Pastor Walter Womack is now the president of the Memphis chapter of the Southern Christian leadership conference and preaches at Faithful Baptist church. But he started off in the Tulane Apartments in Whitehaven, watching crime in his front yard.

He remembers watching a friend`s mother, murdered with no mercy.

“She was shot with a sawed-off shotgun,” he remembered. “Her brain was blown out and her brain was on the ground.”

He can`t sugarcoat it. He watched people shoot dope in front of him as he came home from school. He saw people lose their lives in craps games. The past of pain is still present.

“One night I ended up sleeping outside under a bush,” he said.

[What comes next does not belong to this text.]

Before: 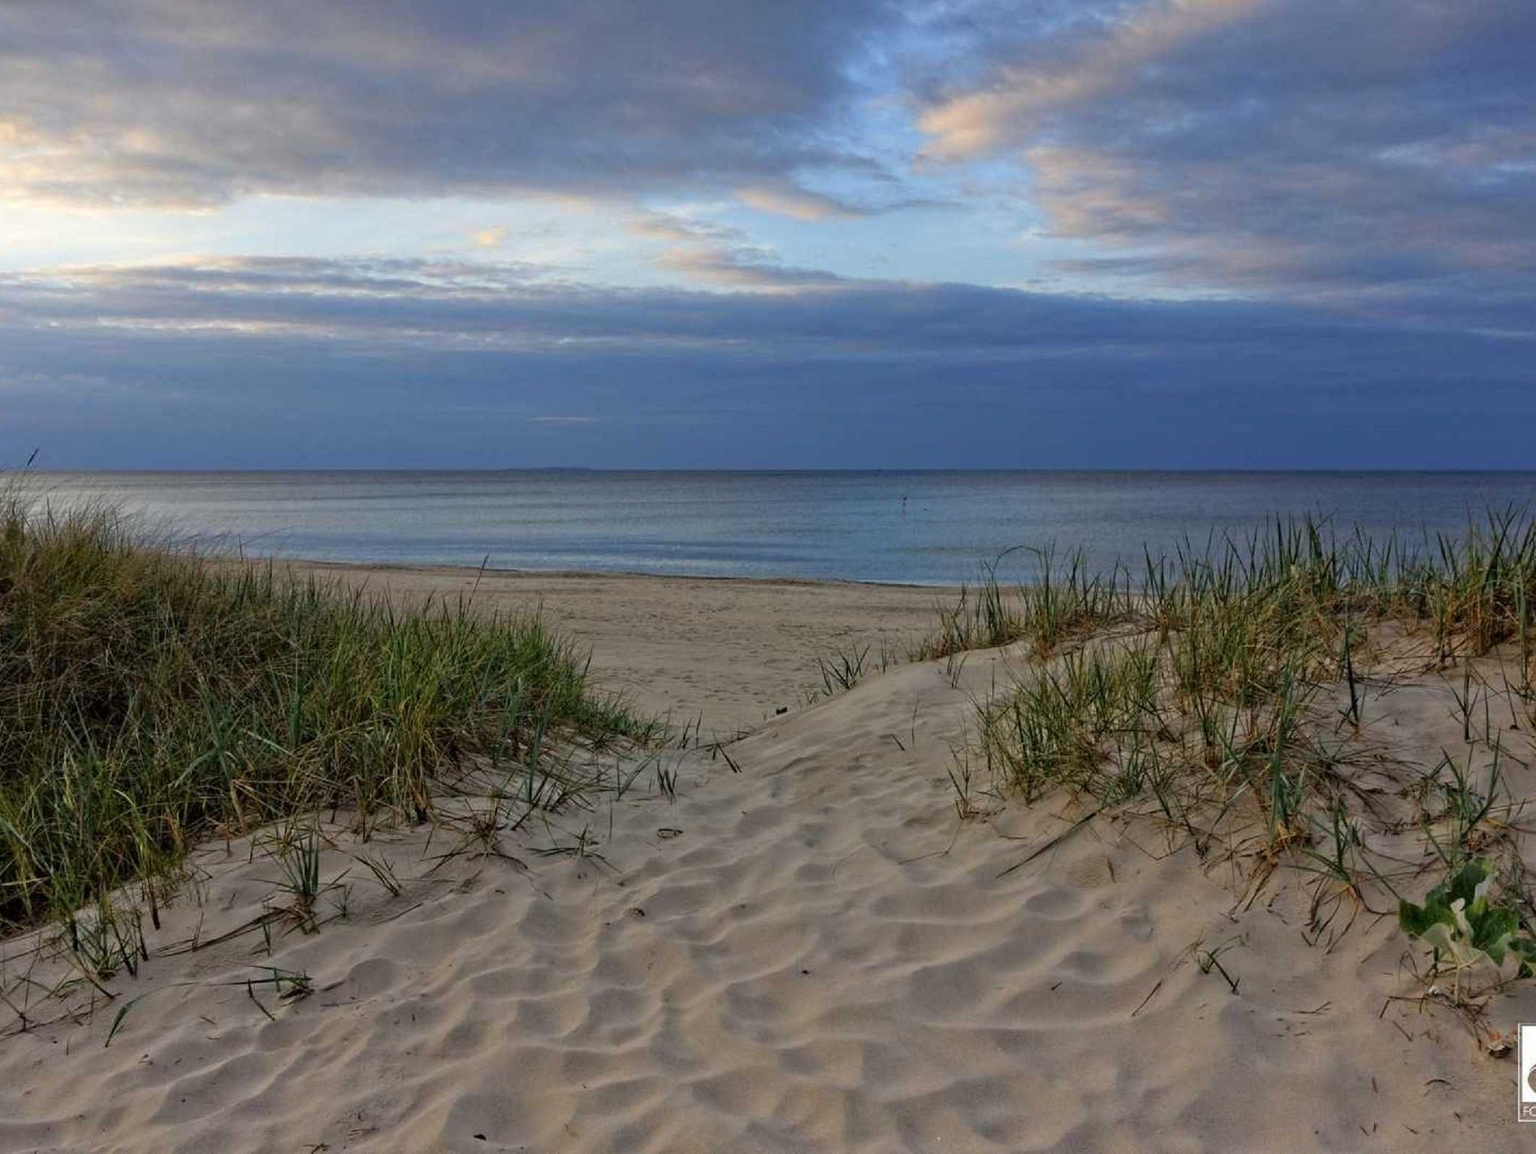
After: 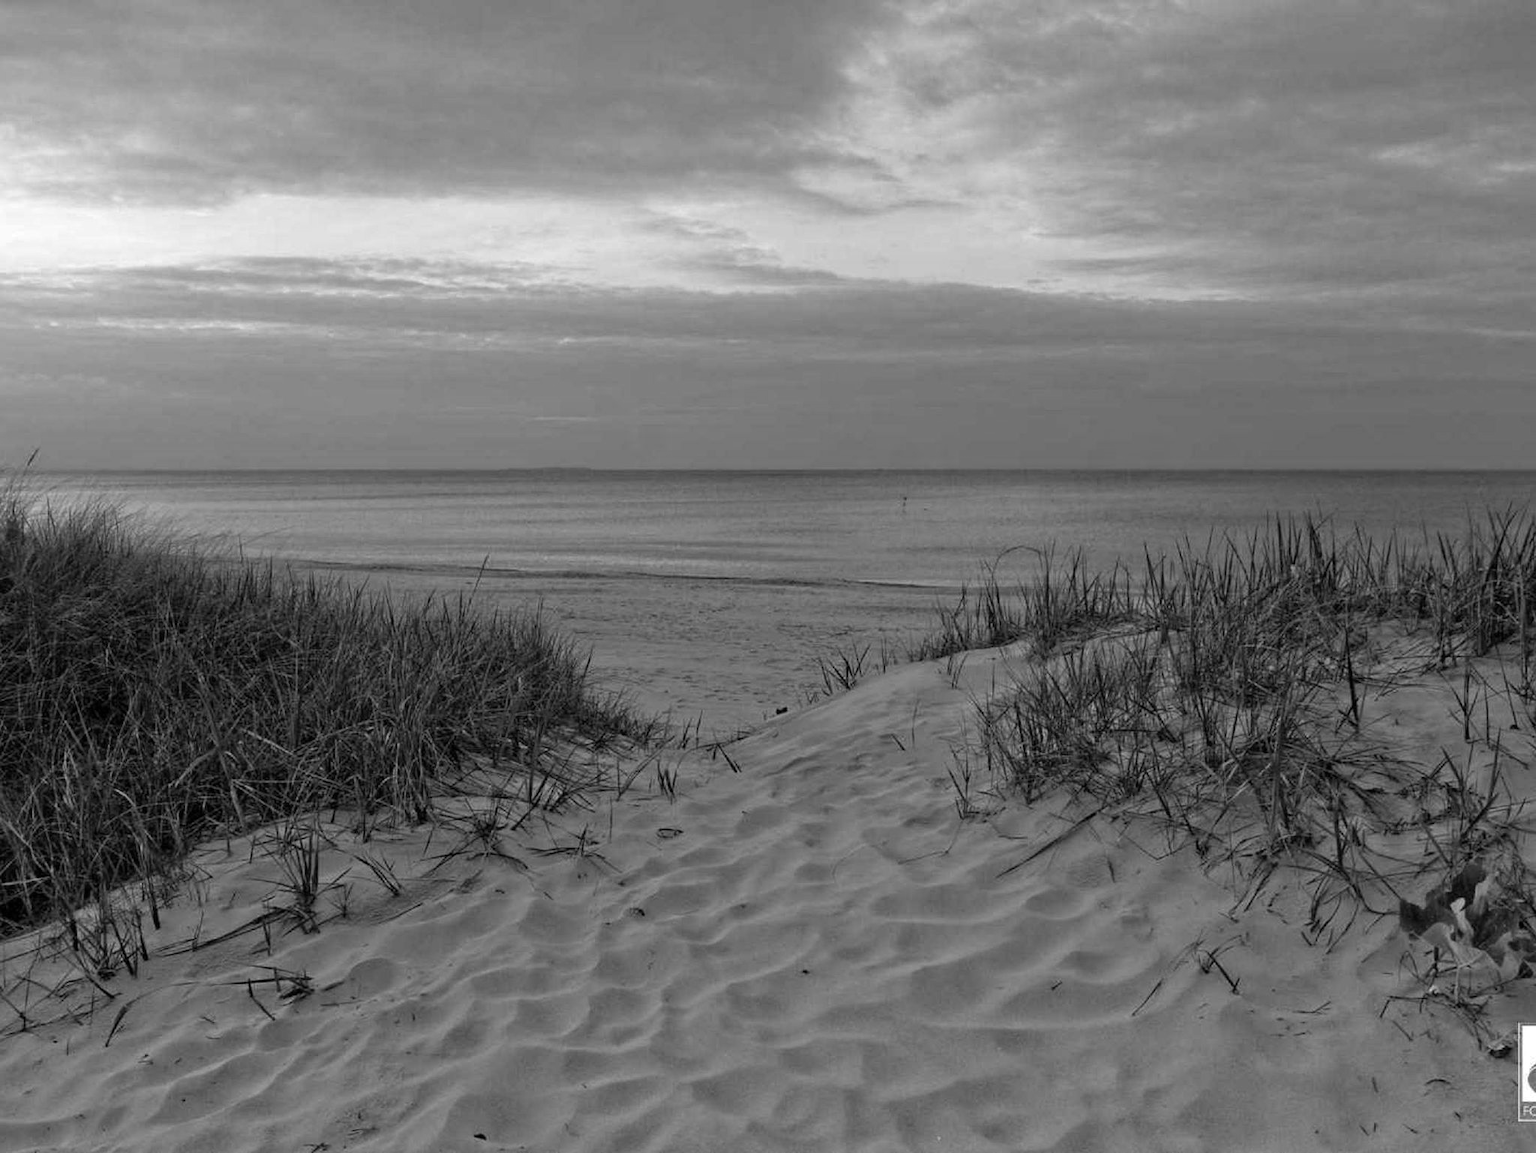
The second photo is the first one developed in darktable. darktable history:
color calibration: output gray [0.18, 0.41, 0.41, 0], gray › normalize channels true, illuminant as shot in camera, x 0.385, y 0.38, temperature 3944.38 K, gamut compression 0.013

At 18 the trouble made its way to his doorstep, disguised as a way out.

“One of my friends said, ‘If you can turn one of these, you won’t have to work anymore,'” he said. “He told me, ‘Hey this is a way you can make big money.'”

Womack says the fast life of drugs sucked him in. At first, he admits, it was enticing and thrilling, riding around with thousands in his pocket, living the easy life.

It was a trip to a correctional facility that made him rethink the risk.

“It’s a life headed to nowhere. You’re going to end up in a prison in jail or dead.”

Once he saw the light of Christ, he says the shadows of the streets couldn’t touch him anymore.

Womack isn’t just reading scripture or reciting the word now. He’s preaching a walk he’s walked, sharing his testimony with young people that might be at the same crossroads he once faced.

“You don’t have to stay on that trail, there`s a better way,” he tells them. “Look, I’ve been there, I’ve done that.”

He says it’s not about where you’ve been or what you’ve seen. He says it’s about how you shine your light once God leads you out of darkness.

“By the grace of God I’m here,” he said — preaching, guiding, and living. An example of restoration, not perfection.